Myślisz, że w przyszłości usłyszymy jakiś wasz wspólny kawałek?
– Myślę, że są takie szanse.
Niedawno premierę miała twoja nowa EP-ka. Chciałbyś o niej opowiedzieć parę słów?
– Bardzo chętnie, nazywa się “00 EP”. Ten tytuł wynika z lat dwutysięcznych, dla mnie to jest trochę przewrotna rzecz, bo większość gości, to ludzie, którzy mniej więcej w tamtych latach się urodzili. Ja wtedy wydawałem swój pierwszy, solowy album. Nie jest to EP-ka na starych bitach, która w sposób muzyczny nawiązuje do tamtych czasów, tylko wręcz odwrotnie. Dla mnie to taka trochę zajawka przed płytą, żeby stworzyć coś w warunkach absolutnie na nic nie kalkulowanych. Nie posiadających deadline’u, nagrywanych i powstających bez bardzo dużego ciśnienia. Zwykle do tekstów przywiązuję dość dużą wagę, a tutaj troszkę mniejszą. To było dla mnie nowe. Wiem, że młodzi robią muzykę tak, że spotykają się w studio i cały numer i tekst od a do z powstaje w studio. Przy tej EP-ce tak w większości zrobiliśmy.
Sporo jest tam freestyle’u, są młode ekipy, BSK, 3BRAT z Brunem, Vkie, którego w końcu miałem okazję poznać. Supermiło, bo zawsze deklarował, że wychowywał się na moich płytach. No i bango (balenci), wielu może powiedzieć, że to już jest najbardziej oddalony kierunek muzyczny od moich, ale bardzo miło mi się z nim współpracowało i wydaje mi się, że to jest ciekawe połączenie. Fajne, że nie było to na nic obliczone. W zasadzie te osoby nie mają na dzień dzisiejszy zbyt wielkich zasięgów, chciałem, żeby to wybrzmiało, że ja nie chcę nic na tym zyskać. Chcę po prostu poprzecinać się z fajnymi ludźmi, którzy mają super potencjał, robią i będą robić świetną muzykę, pójdą z tym daleko, a najlepsze jeszcze przed nimi.
Wokół wszystkich wspomnianych gości robi się teraz ogromny szum. Myślę, że to może być nowa fala na polskiej scenie.
– Tak mi się wydaje. Nie chciałbym sobie przypisywać takich zasług, ale to jest ciekawe zjawisko. Pamiętam jak w 2019 roku robiłem numer “Gorzka woda” i były tam dwa cut’y, “ze starymi” i “z młodymi”. Zorientowałem się teraz robiąc tę EP-kę, że gdy Oki czy Zdechły Osa dogrywali się do tego numeru, to nie mieli jeszcze takich karier, jakie mają dzisiaj.
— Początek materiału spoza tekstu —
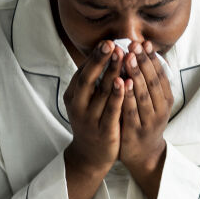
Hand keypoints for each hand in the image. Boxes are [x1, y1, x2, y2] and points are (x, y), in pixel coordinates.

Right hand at [63, 40, 126, 179]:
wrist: (90, 156)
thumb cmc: (92, 121)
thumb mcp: (86, 100)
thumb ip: (93, 81)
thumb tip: (105, 53)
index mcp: (72, 95)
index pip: (83, 71)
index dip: (95, 57)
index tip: (107, 42)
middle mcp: (77, 106)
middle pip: (89, 79)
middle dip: (101, 61)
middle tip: (113, 44)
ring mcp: (89, 119)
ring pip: (101, 93)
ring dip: (112, 73)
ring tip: (123, 57)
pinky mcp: (103, 131)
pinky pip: (111, 111)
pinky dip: (118, 96)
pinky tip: (126, 82)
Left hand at [120, 41, 172, 185]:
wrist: (144, 156)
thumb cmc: (144, 122)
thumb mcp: (152, 102)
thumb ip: (149, 82)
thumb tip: (145, 54)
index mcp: (165, 100)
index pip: (161, 75)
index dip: (153, 59)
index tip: (145, 42)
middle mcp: (161, 110)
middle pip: (153, 82)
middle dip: (144, 62)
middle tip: (134, 44)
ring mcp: (149, 122)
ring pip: (144, 95)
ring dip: (136, 75)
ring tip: (128, 57)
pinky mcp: (136, 132)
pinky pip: (131, 112)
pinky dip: (128, 96)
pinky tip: (121, 83)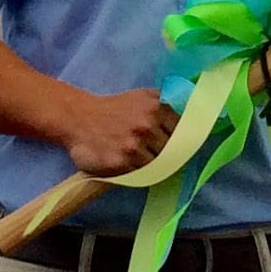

Ale żadnego sukcesu sobie nie przepisuję tylko po prostu się tym jaram.
To co teraz robią Oki, Zdechły Osa czy Jan-rapowanie, który powraca na scenę, pokazuje, że ta moc jest w młodych i hip-hop cały czas ma się świetnie.
– Ustalmy fakty, taki Oki do niedawna to wręcz z mojej strony zero podjazdu do zasięgów. To jest top kariera i chwała mu za to.